§ Action item:
The expected result is the full set of records, copied precisely, with images dropped.

(Available data begins)

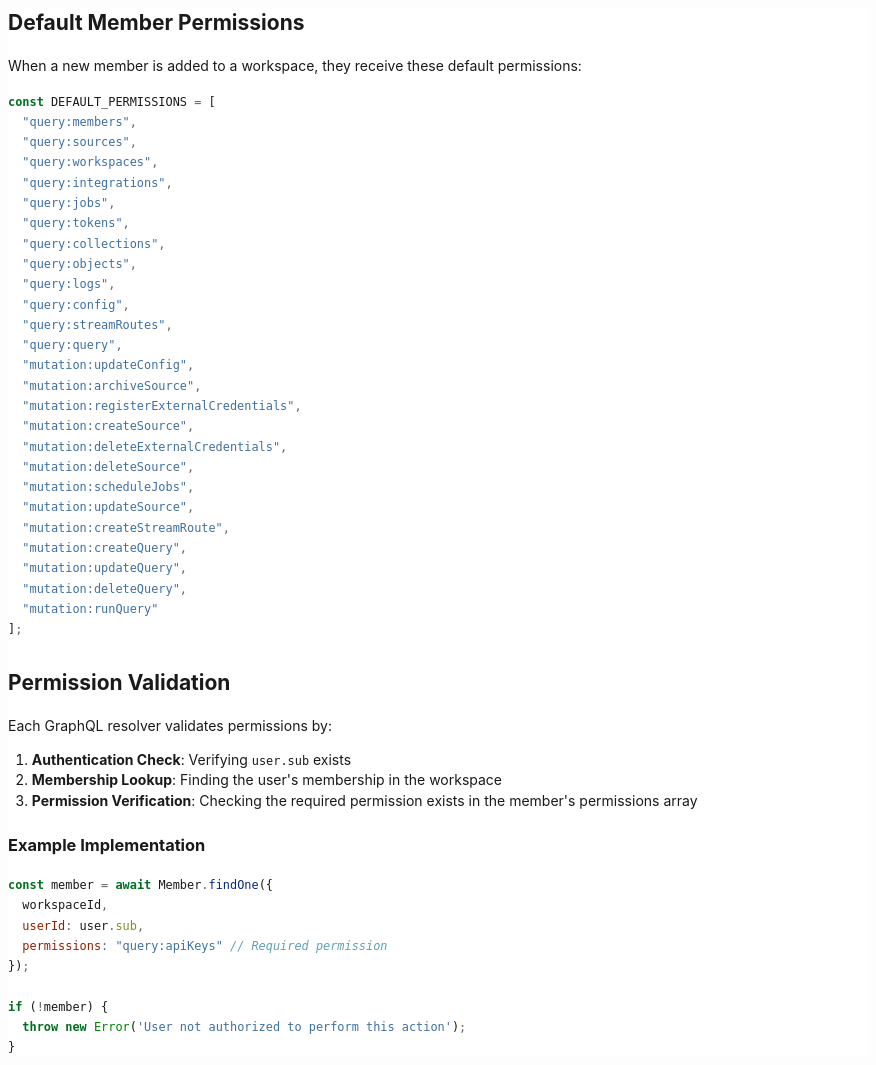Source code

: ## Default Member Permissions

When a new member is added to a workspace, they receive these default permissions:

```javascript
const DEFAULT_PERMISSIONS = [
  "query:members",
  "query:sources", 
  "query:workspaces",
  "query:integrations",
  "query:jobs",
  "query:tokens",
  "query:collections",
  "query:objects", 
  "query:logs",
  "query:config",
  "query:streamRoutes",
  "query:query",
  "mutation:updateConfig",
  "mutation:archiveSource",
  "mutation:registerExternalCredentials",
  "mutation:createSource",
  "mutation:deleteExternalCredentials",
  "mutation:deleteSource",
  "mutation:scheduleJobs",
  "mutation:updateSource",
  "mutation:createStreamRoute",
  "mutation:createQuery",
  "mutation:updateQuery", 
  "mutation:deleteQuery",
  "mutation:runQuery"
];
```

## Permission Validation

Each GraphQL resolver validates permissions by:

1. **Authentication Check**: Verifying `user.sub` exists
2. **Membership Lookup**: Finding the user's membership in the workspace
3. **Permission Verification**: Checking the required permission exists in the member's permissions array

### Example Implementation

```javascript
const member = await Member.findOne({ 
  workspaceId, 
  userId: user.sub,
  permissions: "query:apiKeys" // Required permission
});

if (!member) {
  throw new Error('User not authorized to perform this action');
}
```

(Available data ends)

§ Solution below:
Source code

: ## Default Member Permissions

When a new member is added to a workspace, they receive these default permissions:

```javascript
const DEFAULT_PERMISSIONS = [
  "query:members",
  "query:sources", 
  "query:workspaces",
  "query:integrations",
  "query:jobs",
  "query:tokens",
  "query:collections",
  "query:objects", 
  "query:logs",
  "query:config",
  "query:streamRoutes",
  "query:query",
  "mutation:updateConfig",
  "mutation:archiveSource",
  "mutation:registerExternalCredentials",
  "mutation:createSource",
  "mutation:deleteExternalCredentials",
  "mutation:deleteSource",
  "mutation:scheduleJobs",
  "mutation:updateSource",
  "mutation:createStreamRoute",
  "mutation:createQuery",
  "mutation:updateQuery", 
  "mutation:deleteQuery",
  "mutation:runQuery"
];
```

## Permission Validation

Each GraphQL resolver validates permissions by:

1. **Authentication Check**: Verifying `user.sub` exists
2. **Membership Lookup**: Finding the user's membership in the workspace
3. **Permission Verification**: Checking the required permission exists in the member's permissions array

### Example Implementation

```javascript
const member = await Member.findOne({ 
  workspaceId, 
  userId: user.sub,
  permissions: "query:apiKeys" // Required permission
});

if (!member) {
  throw new Error('User not authorized to perform this action');
}
```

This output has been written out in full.